The surge has been opposed and denounced since its earliest days in January by Minnesota governor Tim Walz and other Democrats, who have demanded the withdrawal of a federal deployment that was 20 times the normal number working on immigration enforcement in the state and outnumbering local police forces.
“Let me be clear, President Trump fully intends to achieve mass deportations during this administration, and immigration enforcement actions will continue every day throughout this country,” Homan said. “President Trump made a promise. And we have not directed otherwise.”
The president’s aggressive deportation efforts have triggered protests, drawn criticism even from some of his fellow Republicans and stern rebukes from some federal judges asked to rule on the legality of migrants’ detentions, who say their orders are being defied.

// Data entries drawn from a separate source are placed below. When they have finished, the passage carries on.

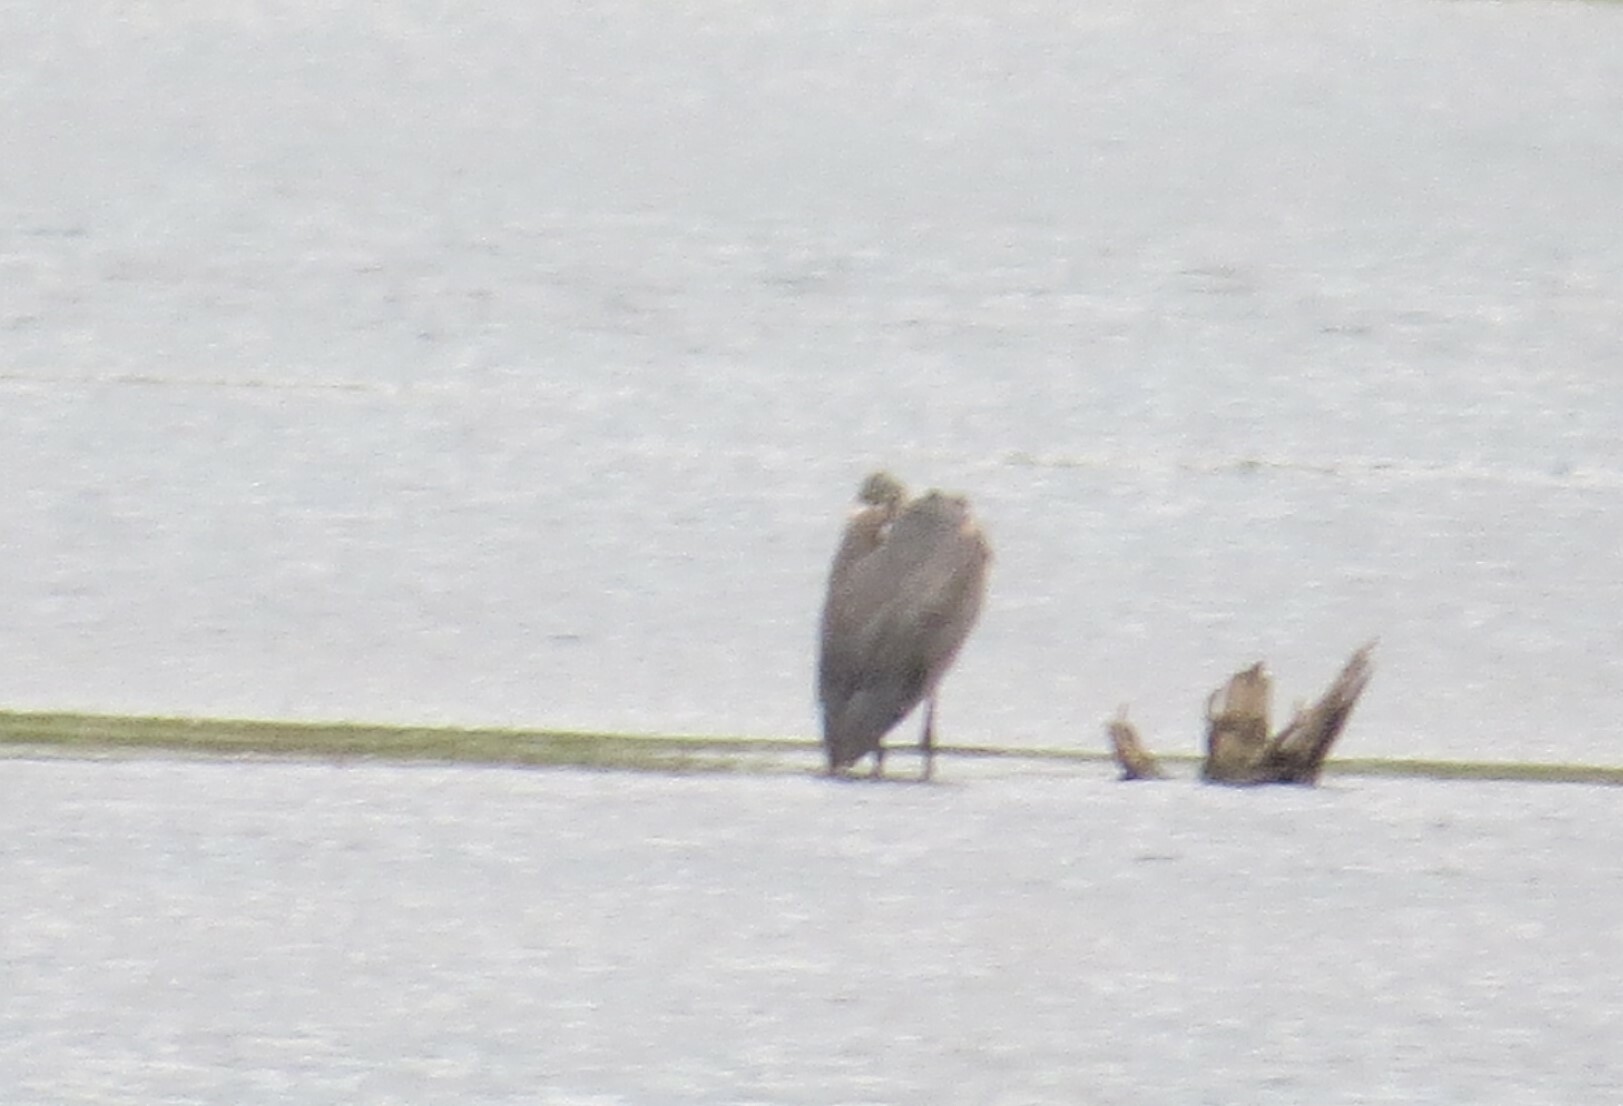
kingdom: Animalia
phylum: Chordata
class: Aves
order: Pelecaniformes
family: Ardeidae
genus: Ardea
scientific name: Ardea herodias
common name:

The reduction announced on Wednesday still leaves an extraordinary number of immigration agents in place, a figure Trump officials were calling unprecedented only a few weeks ago.
In early January, the administration sent about 2,000 federal agents to Minnesota, calling it Operation Metro Surge. It was described by Todd Lyons, acting director of US Immigration and Customs Enforcement (ICE), as the “largest immigration operation ever” on January 6, a day before Renee Good, was fatally shot in her car by an ICE officer. As January continued, hundreds of more agents were deployed.

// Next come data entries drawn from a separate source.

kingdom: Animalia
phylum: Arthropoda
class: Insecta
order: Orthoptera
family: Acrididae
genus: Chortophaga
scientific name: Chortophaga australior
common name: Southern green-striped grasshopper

Homan said his goal was to return to the usual force of about 150 federal immigration agents in the state, but did not say when he thought that would be possible.
Trump and his senior officials have said that many migrants must be deported, and he blamed them, often in sweeping terms, for financial fraud and violent crimes.

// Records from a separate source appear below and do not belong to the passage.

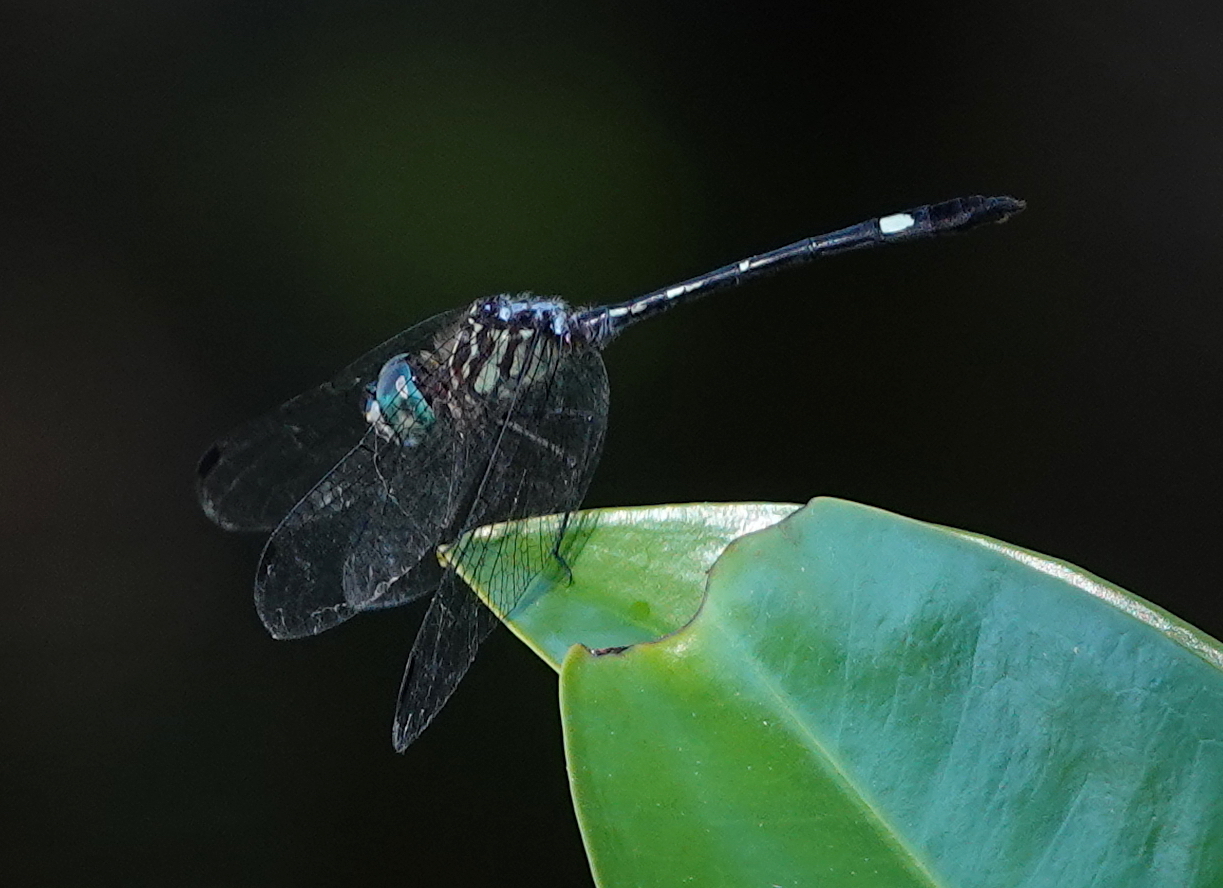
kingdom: Animalia
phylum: Arthropoda
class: Insecta
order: Odonata
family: Libellulidae
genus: Micrathyria
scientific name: Micrathyria didyma
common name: Three-striped dasher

Minnesota, which is governed by Democrats, has sued the Trump administration over the surge, which has sparked weeks of protests that only intensified after federal immigration agents in Minneapolis killed Good and Alex Pretti.
Homan wants more jails in Minnesota to allow immigration agents to transfer custody of detained migrants. Some already do, though only seven sheriffs out of Minnesota’s 87 counties have signed formal co-operation agreements with ICE.
Others, including the main jail in Minneapolis run by the Hennepin County sheriff, do not co-operate. Minneapolis and some other cities prohibit their employees, including police, from asking people about their citizenship or co-operating with federal immigration enforcement. City officials say it threatens public safety if migrants who are victims of or witnesses to crime are afraid to come forward.
Speaking at a federal field office outside Minneapolis, Homan said he recently had “useful” conversations with Walz and Minneapolis mayor Jacob Frey, among other elected Democrats.
“While we had our differences, one thing was clear — we are all committed to public safety,” Homan said.
Homan, a former ICE agent, also accused protesters of “impeding” immigration agents, whom he lauded as patriots upholding the law and doing a difficult job while being unfairly vilified.
Outside the federal building where Homan was speaking, more than a dozen protesters rallied against ICE in temperatures well below freezing.